#### Set tasks
**a)** In the QuickETL observability page below, which install command covers both tracing with metrics and data lineage, and why does it cover both?
**b)** Please write out the QuickETL observability page below from "Observability¶" up to and including "OpenLineage (data lineage)".
**c)** Continue the QuickETL observability page below from the point where it stops.

# start of Given passage

Observability¶
QuickETL integrates with OpenTelemetry for tracing and metrics, and OpenLineage for data lineage tracking.
Overview¶
| Feature | Package | Purpose |
|---|---|---|
| Tracing | OpenTelemetry | Distributed tracing across pipeline steps |
| Metrics | OpenTelemetry | Rows processed, transform duration |
| Lineage | OpenLineage | Track data flow and dependencies |
Installation¶
# OpenTelemetry (tracing + metrics)
pip install "quicketl[opentelemetry]"
# OpenLineage (data lineage)
pip install "quicketl[openlineage]"
# Both (enterprise bundle)
pip install "quicketl[enterprise]"
OpenTelemetry Tracing¶
Trace pipeline execution with spans for each transform.
Quick Start¶
from quicketl.telemetry import TracingContext
# Initialize tracing
ctx = TracingContext(service_name="my-etl-pipeline")
# Create spans for operations
with ctx.span("pipeline_execution"):
with ctx.span("read_source", attributes={"source": "s3://bucket/data"}):
data = read_data()

# end of Given passage
# start of Extracted records

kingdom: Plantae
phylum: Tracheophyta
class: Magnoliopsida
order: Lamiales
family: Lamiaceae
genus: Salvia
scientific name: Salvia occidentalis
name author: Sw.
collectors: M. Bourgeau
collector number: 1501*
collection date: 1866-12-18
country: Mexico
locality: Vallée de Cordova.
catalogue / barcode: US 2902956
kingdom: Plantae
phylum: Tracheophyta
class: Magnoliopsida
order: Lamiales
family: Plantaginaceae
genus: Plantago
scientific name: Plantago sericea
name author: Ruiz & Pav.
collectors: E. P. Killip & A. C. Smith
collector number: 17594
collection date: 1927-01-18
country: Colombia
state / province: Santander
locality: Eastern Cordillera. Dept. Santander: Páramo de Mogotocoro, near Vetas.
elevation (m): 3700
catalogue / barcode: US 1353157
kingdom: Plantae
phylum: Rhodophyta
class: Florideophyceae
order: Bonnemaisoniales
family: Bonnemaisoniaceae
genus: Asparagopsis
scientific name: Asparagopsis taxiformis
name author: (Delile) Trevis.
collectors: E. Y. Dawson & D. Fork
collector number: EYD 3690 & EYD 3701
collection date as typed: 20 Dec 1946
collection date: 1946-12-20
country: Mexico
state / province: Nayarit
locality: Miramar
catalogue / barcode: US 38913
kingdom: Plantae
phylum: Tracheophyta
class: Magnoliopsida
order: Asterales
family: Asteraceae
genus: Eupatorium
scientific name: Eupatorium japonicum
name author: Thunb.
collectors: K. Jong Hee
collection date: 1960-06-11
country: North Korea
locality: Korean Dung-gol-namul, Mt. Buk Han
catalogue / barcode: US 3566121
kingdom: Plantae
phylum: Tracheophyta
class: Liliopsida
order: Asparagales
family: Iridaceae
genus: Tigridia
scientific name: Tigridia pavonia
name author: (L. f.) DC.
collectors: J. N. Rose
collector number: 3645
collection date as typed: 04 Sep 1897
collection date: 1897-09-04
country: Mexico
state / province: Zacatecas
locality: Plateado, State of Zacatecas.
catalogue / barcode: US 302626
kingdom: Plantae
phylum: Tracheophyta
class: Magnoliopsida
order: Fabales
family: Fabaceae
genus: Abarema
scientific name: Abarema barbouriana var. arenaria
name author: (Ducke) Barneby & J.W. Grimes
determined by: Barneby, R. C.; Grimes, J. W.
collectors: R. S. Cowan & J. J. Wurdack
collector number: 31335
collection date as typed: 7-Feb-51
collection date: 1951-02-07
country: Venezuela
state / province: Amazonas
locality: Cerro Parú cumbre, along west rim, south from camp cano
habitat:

# end of Extracted records

#### Responses for each task
**a)** The command is pip install "quicketl[enterprise]". The page labels it as the enterprise bundle that installs both OpenTelemetry, for tracing and metrics, and OpenLineage, for data lineage.

**b)**
Observability¶
QuickETL integrates with OpenTelemetry for tracing and metrics, and OpenLineage for data lineage tracking.
Overview¶
| Feature | Package | Purpose |
|---|---|---|
| Tracing | OpenTelemetry | Distributed tracing across pipeline steps |
| Metrics | OpenTelemetry | Rows processed, transform duration |
| Lineage | OpenLineage | Track data flow and dependencies |
Installation¶
# OpenTelemetry (tracing + metrics)
pip install "quicketl[opentelemetry]"
# OpenLineage (data lineage)

**c)**
with ctx.span("transform_filter", attributes={"transform.type": "filter"}):
filtered = apply_filter(data)
with ctx.span("write_sink", attributes={"sink": "postgres"}):
write_data(filtered)
Configuration¶
Configure the OpenTelemetry SDK to export traces:
from opentelemetry import trace
from opentelemetry.sdk.trace import TracerProvider
from opentelemetry.sdk.trace.export import BatchSpanProcessor
from opentelemetry.exporter.otlp.proto.grpc.trace_exporter import OTLPSpanExporter
# Set up the tracer provider
provider = TracerProvider()
processor = BatchSpanProcessor(OTLPSpanExporter(endpoint="http://localhost:4317"))
provider.add_span_processor(processor)
trace.set_tracer_provider(provider)
# Now use TracingContext
from quicketl.telemetry import TracingContext
ctx = TracingContext(service_name="quicketl")
Span Attributes¶
Add meaningful attributes to spans:
with ctx.span("transform", attributes={
"transform.type": "filter",
"transform.predicate": "amount > 100",
"rows.input": 10000,
"rows.output": 5000,
}):
result = engine.filter(table, "amount > 100")
Error Recording¶
Errors are automatically recorded in spans:
with ctx.span("risky_operation"):
if something_wrong:
raise ValueError("Data validation failed")
# Exception is recorded in the span with stack trace
OpenTelemetry Metrics¶
Track quantitative data about pipeline execution.
Quick Start¶
from quicketl.telemetry import MetricsContext
ctx = MetricsContext(service_name="my-etl-pipeline")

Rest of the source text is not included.